Mr. Yoon suggested a low-tech antidote: Have conversations with family members, especially any older relatives inexperienced with tech, to discuss the possibility that they might get a call from an impersonator. Establish a secret safe word that can be used to test whether someone is real, whenever in doubt.

Since the arrival of instant video generator apps like OpenAI’s Sora, social media has been flooded with A.I.-fabricated slop. Fake videos featuring Hollywood celebrities and high-profile business executives are widespread because so many images and videos of them are available on the web to help A.I. models generate near-perfect imitations.

Some scammers have tried to exploit celebrities by using their star status to market nonexistent products. Deepfake videos of the chef Gordon Ramsay, for instance, circulated on social media in the last few years endorsing a cookware giveaway; victims who thought they were paying a small shipping fee for free frying pans were handing their credit card numbers to criminals.

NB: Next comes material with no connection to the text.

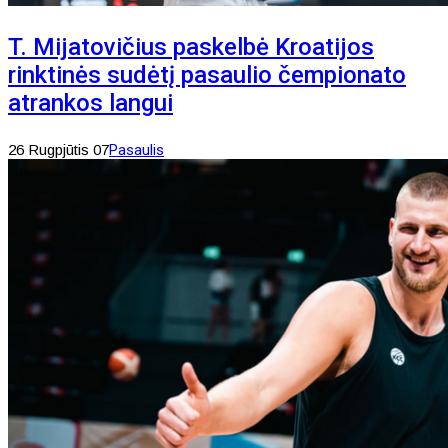
T. Mijatovičius paskelbė Kroatijos
rinktinės sudėtį pasaulio čempionato
atrankos langui
26 Rugpjūtis 07
Pasaulis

Abusers also generated deepfake videos of Richard Branson, the founder of the Virgin Group, to lure his fans into making phony investments. It happened so often, he posted an Instagram video educating his followers on how to spot these types of scams.

Mr. Branson’s advice was spot on. Trust only information from official sources — for example, in the case of Mr. Branson, a webpage published on Virgin.com. Blue checkmarks on social media sites are not foolproof indicators that people are who they claim to be, so don’t let them lure you into shady get-rich-quick schemes.

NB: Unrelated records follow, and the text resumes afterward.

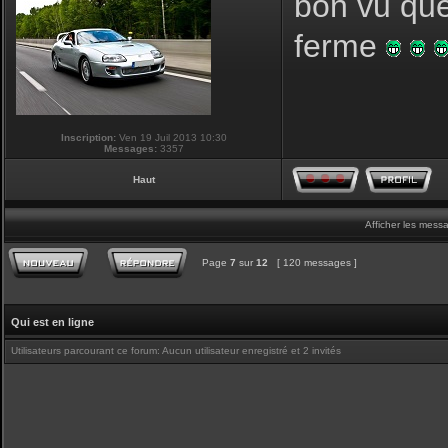
bon vu que
ferme
Inscription:
Ven 19 Juil 2013 10:30
Messages:
3357
Haut
Afficher les mess
Page
7
sur
12
[ 120 messages ]
Qui est en ligne
Utilisateurs parcourant ce forum: Aucun utilisateur enregistré et 2 invités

Ads that direct you to A.I.-generated scam sites, like the sneaker shop that almost tricked me, are prolific on social media. The ads may be directly relevant to your personal interests — for instance, if you encounter a fake store selling a bicycle.

That’s because the scammers pay for ad space on TikTok and Instagram to leverage the same tools that real marketers use to target ads at people with relevant interests, said Mr. Beare of Malwarebytes. Criminals can afford to spend those dollars on ad-targeting because — unlike real brands — they have no product to ship.

There are ways to quickly determine whether an online store posing as a brand is fake. A simple method is to do a Google search for the store’s web address and see what people are saying about it on sites like Reddit.

For more thorough scam detection, you can also ask an A.I. chatbot for help. Malwarebytes recently teamed up with OpenAI and Anthropic to connect its free scam-detection app to the ChatGPT and Claude chatbots. You can paste a web address and screenshots into the chatbots and ask Malwarebytes to run an analysis on whether a site is legitimate.

If that sounds like too much work, there’s one age-old piece of conventional wisdom that is still true in the era of A.I.: If something seems too good to be true, it probably is.